Monday, January 29, 2018

Gentrification

I was sitting in the window seat of a modern-looking cafe on Nostrand, contentedly sipping my chai latte, when three black middle schoolers approached me.

"Can we interview you for a school project?" their leader, a boy in a puffy navy coat, asked me.

"How long does it take?" I responded.

"Five minutes," the spokesperson said, flipping pages on his clipboard. He was a little chubby and had close-shaved hair.

"And can we record you?" piped in a girl with braids, leaning over his shoulder.

"No, we're not recording," the boy cut her off. He turned back to me. "We're not recording."

"Ok," I said.

He looked down at his page. "Do you live in Bed-Stuy, and if so, how long have you lived here?"

"I actually live in Crown Heights, a few blocks that way," I pointed. "And I've lived here a month."

He scribbled my answer in pencil.

"What do you think gentrification means? Or do you know what gentrification is?" He asked next.

I started feeling uncomfortable. Bed-Stuy is a historically black neighborhood that is currently being gentrified by people like me.

"Gentrification is when wealthier people move into a poorer neighborhood. And rent prices go up, and shops get more expensive, and the lower-income people can't afford to live there anymore so they have to move to somewhere further away," I said.

Is gentrification by definition linked to race? I wondered. I carefully avoided mentioning race in my answers, instead talking about income. But of course it's linked to race.

The boy was nodding and writing down my answer.

"Who benefits from gentrification?" he asked me next. "Or does anyone benefit?"
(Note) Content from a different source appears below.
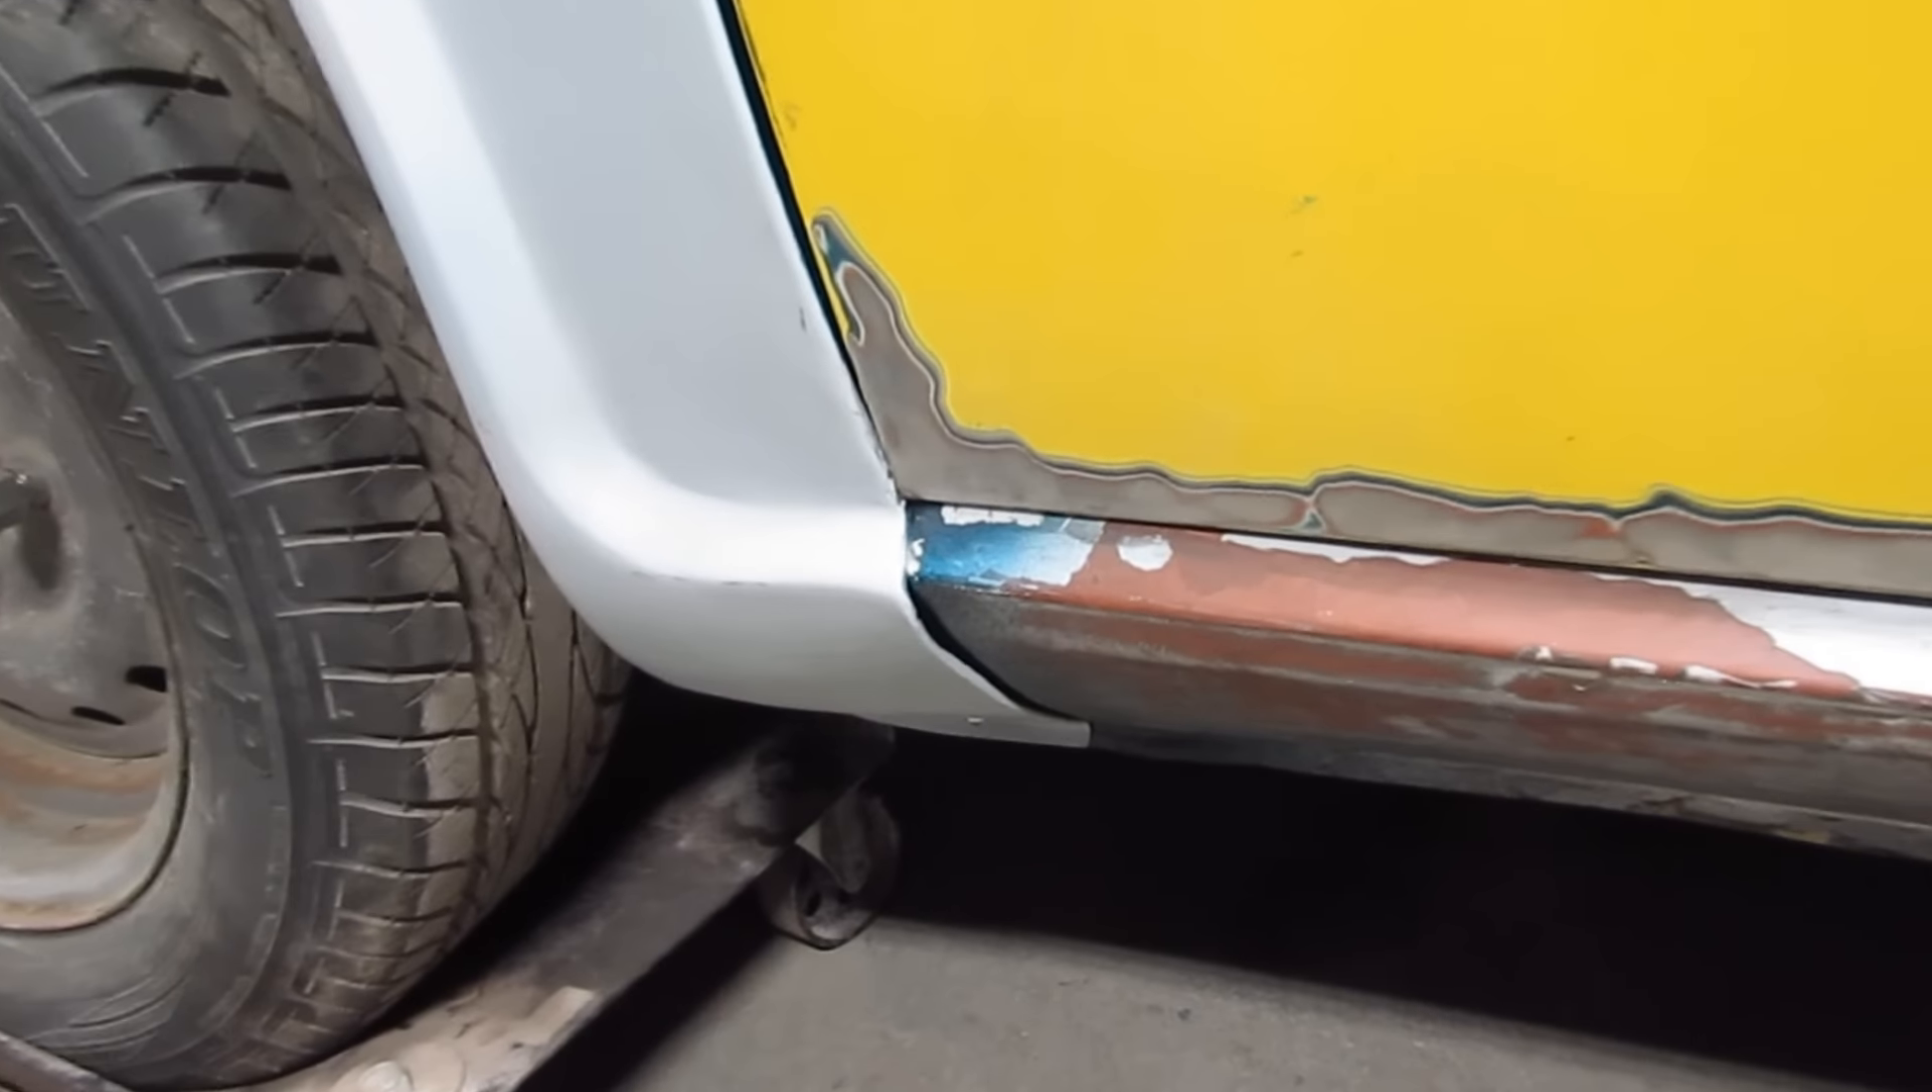The serious issue that I'm having is the rocker now you see how the fender doesn't align with the rocker.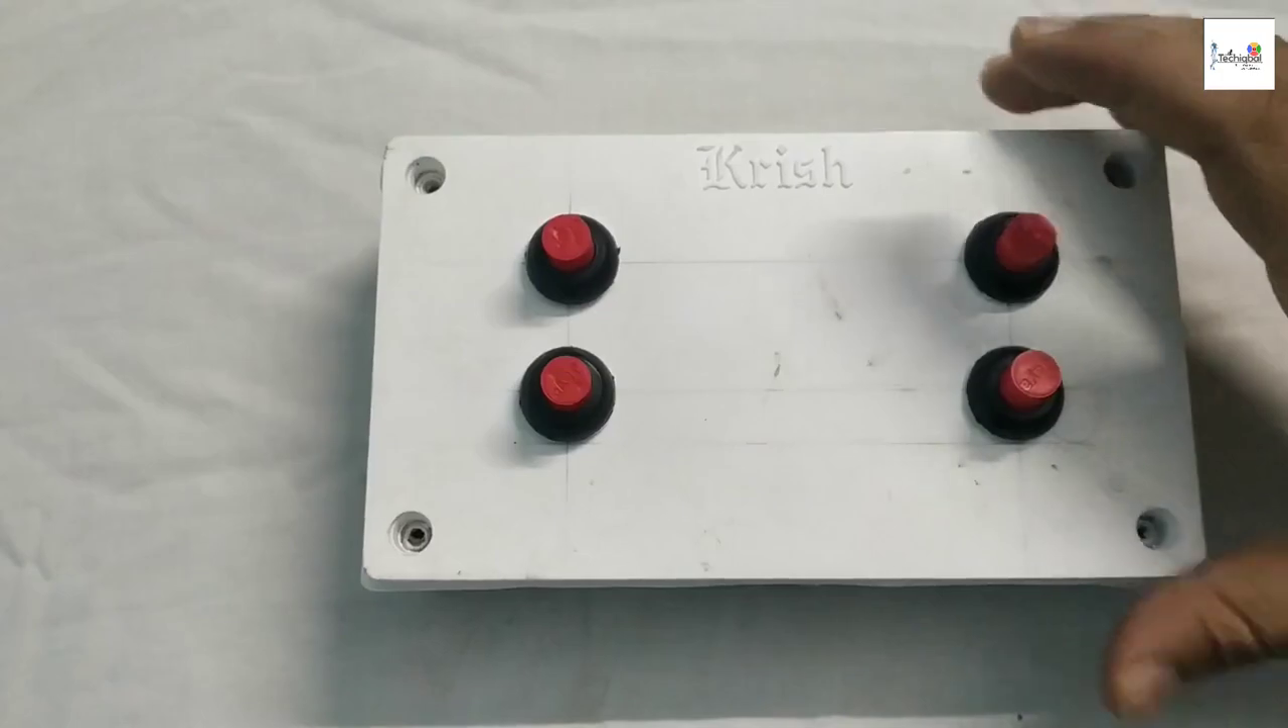अब देख सकते हैं मैंने push switch switch board में लगा दिया है।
"Well, the wealthier people moving in benefit from more affordable housing to begin with..." I started. The problem is, I know gentrification is a problem but I don't know all that much about what can be done to mitigate its negative impacts on a neighborhood's original residents. I continued: "I think that gentrification doesn't necessarily have to be bad, that it can be a good thing for a neighborhood if it's managed properly, because more wealth in the neighborhood can result in things like lower crime, like if more streetlights are put up. But the important thing is figuring out how to keep rent prices fair for people who were already living there, and keeping affordable stores open for those people..." I trailed off, as I wasn't really sure how that was done. Community organizing, right? Rent control policies? I looked at the boy. His classmates seemed hardly to be paying attention. He took some more notes on my words, scanned his page, and then thanked me and walked away.

"What's the project?" I called after him.

He turned back. "It's a school project called Our Voice Matters, and we chose the topic of gentrification," he informed me.

I'm glad he's being taught that his voice matters. I want to read their final project.